Storage Layer¶
Seerflow separates storage concerns into five Protocol interfaces. A single configuration line selects which backend implements all five simultaneously. The two supported backends are SQLite (zero-config default) and PostgreSQL (production scale). For where storage fits in the overall data flow, see Pipeline Architecture.
Architecture Overview¶
flowchart TB
Pipeline["Pipeline Handler"]
Pipeline --> LogStore["LogStore\n(event persistence)"]
Pipeline --> AlertStore["AlertStore\n(alert CRUD)"]
Pipeline --> ModelStore["ModelStore\n(ML state)"]
Pipeline --> EntityStore["EntityStore\n(entity timelines)"]
Pipeline --> GraphStore["GraphStore\n(entity graph)"]
LogStore --> SQLite["SQLite Backend"]
AlertStore --> SQLite
ModelStore --> SQLite
EntityStore --> SQLite
GraphStore --> SQLite
LogStore -.-> PG["PostgreSQL Backend"]
AlertStore -.-> PG
ModelStore -.-> PG
EntityStore -.-> PG
GraphStore -.-> PG
style SQLite fill:#3b82f6,color:#fff,stroke:#60a5fa
style PG fill:#6b7280,color:#fff,stroke:#9ca3af,stroke-dasharray:5 5
One config line switches all five interfaces at once:
storage:
backend: sqlite # or: postgresql
The pipeline never imports a concrete backend class directly — it depends only on the Protocol types, so swapping backends requires no code changes.
Protocol Interfaces¶
All methods are async. All Protocols are @runtime_checkable, which allows startup validation via isinstance() checks.

Dataset extract ::
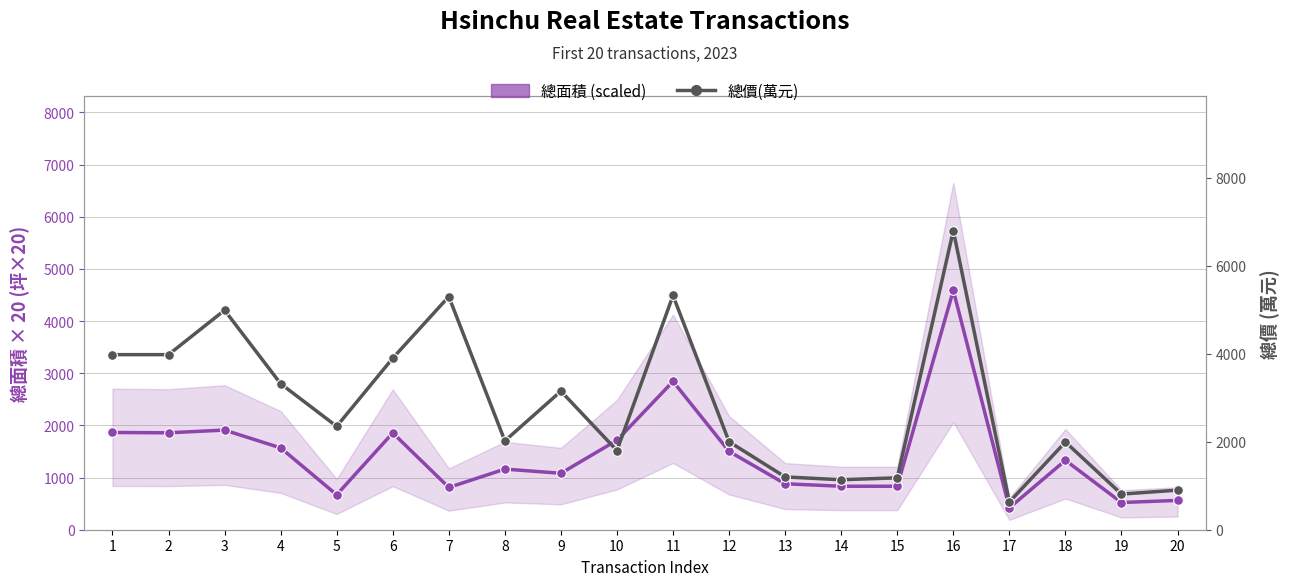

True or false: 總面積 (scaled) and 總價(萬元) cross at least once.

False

Problems and tasks ::
a) In the storage layer text, which backend is the zero-config default?
b) Continue the storage layer text from the point where it stops.

Response list ::
a) SQLite

b)
| Protocol | Purpose | Key Methods |
|---|---|---|
LogStore |
Event persistence and full-text search | write_events, query_events, search_text, flush |
AlertStore |
Alert CRUD with deduplication | write_alert, query_alerts, update_feedback, get_alert_by_id, get_feedback_stats |
ModelStore |
ML model state key-value store | save_state, load_state |
EntityStore |
Entity timeline and relationship queries | get_timeline, get_related, set_entity_graph |
GraphStore |
Entity relationship graph operations | write_edge, load_edges, get_neighbors, shortest_path, get_subgraph |
LogStore¶
async def write_events(self, events: list[SeerflowEvent]) -> None
async def query_events(self, filters: EventQuery) -> Page[SeerflowEvent]
async def search_text(self, query: str, limit: int) -> list[SeerflowEvent]
async def flush(self) -> None
search_text treats the query as a plain-text substring — no SQL or regex interpretation. Backends clamp the result count to an internal ceiling to prevent unbounded result sets.
AlertStore¶
async def write_alert(self, alert: Alert, dedup_window_ns: int = 900_000_000_000) -> bool
async def query_alerts(self, filters: AlertQuery) -> Page[Alert]
async def update_feedback(self, alert_id: str, feedback: FeedbackType) -> None
async def get_alert_by_id(self, alert_id: str) -> Alert | None
async def get_feedback_stats(self) -> dict[str, int]
write_alert returns True for a new insert or window-reset (dedup_count == 1), and False when the alert was a duplicate bump within the dedup window. The default window is 15 minutes (900,000,000,000 ns).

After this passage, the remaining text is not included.